THE RISE OF HISTORICAL CRITICISM
3. CHAPTER III
THE investigation into the two great problems of the origin of
society and the philosophy of history occupies such an important
position in the evolution of Greek thought that, to obtain any
clear view of the workings of the critical spirit, it will be
necessary to trace at some length their rise and scientific
development as evinced not merely in the works of historians
proper, but also in the philosophical treatises of Plato and
Aristotle. The important position which these two great thinkers
occupy in the progress of historical criticism can hardly be over-
estimated. I do not mean merely as regards their treatment of the
Greek Bible, and Plato's endeavours to purge sacred history of its
immorality by the application of ethical canons at the time when
Aristotle was beginning to undermine the basis of miracles by his
scientific conception of law, but with reference to these two wider
questions of the rise of civil institutions and the philosophy of
history.
And first, as regards the current theories of the primitive
condition of society, there was a wide divergence of opinion in
Hellenic society, just as there is now.

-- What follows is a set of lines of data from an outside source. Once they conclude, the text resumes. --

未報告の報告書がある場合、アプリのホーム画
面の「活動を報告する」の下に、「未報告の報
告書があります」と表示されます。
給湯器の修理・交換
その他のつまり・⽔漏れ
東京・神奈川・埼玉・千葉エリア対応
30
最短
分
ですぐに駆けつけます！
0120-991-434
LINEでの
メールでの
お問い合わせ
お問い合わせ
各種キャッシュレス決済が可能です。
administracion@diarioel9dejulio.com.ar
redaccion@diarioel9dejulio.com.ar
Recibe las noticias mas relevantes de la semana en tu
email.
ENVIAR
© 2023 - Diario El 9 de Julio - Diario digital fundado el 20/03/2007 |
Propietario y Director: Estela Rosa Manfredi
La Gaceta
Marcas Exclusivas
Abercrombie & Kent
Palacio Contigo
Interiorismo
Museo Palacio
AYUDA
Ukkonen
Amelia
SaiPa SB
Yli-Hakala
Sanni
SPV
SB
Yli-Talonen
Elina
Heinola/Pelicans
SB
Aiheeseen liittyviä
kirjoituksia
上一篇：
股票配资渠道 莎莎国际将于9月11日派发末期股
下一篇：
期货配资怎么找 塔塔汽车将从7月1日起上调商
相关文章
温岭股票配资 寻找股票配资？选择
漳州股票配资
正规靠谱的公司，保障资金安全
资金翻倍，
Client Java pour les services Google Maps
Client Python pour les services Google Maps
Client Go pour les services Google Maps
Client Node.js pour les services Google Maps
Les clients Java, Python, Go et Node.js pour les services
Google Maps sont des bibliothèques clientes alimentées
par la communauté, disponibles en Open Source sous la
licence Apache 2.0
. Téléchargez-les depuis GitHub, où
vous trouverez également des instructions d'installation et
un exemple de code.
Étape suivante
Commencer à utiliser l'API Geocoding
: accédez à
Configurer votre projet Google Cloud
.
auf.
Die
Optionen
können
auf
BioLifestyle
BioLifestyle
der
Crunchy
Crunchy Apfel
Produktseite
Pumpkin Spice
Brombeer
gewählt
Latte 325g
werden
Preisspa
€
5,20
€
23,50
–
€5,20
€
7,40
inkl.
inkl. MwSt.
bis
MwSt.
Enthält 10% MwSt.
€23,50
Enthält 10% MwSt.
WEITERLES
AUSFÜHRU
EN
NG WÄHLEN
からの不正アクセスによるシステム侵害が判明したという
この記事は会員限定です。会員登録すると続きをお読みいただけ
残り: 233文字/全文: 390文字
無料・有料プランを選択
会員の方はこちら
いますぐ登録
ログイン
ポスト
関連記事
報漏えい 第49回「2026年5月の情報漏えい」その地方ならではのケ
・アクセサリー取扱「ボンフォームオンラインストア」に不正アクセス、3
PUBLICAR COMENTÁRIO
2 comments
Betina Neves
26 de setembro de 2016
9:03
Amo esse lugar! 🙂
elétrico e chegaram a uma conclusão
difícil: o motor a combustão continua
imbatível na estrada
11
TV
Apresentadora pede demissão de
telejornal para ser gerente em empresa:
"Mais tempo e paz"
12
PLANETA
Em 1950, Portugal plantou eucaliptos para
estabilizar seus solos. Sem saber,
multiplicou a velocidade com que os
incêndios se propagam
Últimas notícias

For while the majority of
the orthodox public, of whom Hesiod may be taken as the
representative, looked back, as a great many of our own day still
do, to a fabulous age of innocent happiness, a bell' ete dell'
auro, where sin and death were unknown and men and women were like
Gods, the foremost men of intellect such as Aristotle and Plato,
AEschylus and many of the other poets (1) saw in primitive man 'a
few small sparks of humanity preserved on the tops of mountains
after some deluge,' 'without an idea of cities, governments or
legislation,' 'living the lives of wild beasts in sunless caves,'
'their only law being the survival of the fittest.'
And this, too, was the opinion of Thucydides, whose Archaeologia as
it is contains a most valuable disquisition on the early condition
of Hellas, which it will be necessary to examine at some length.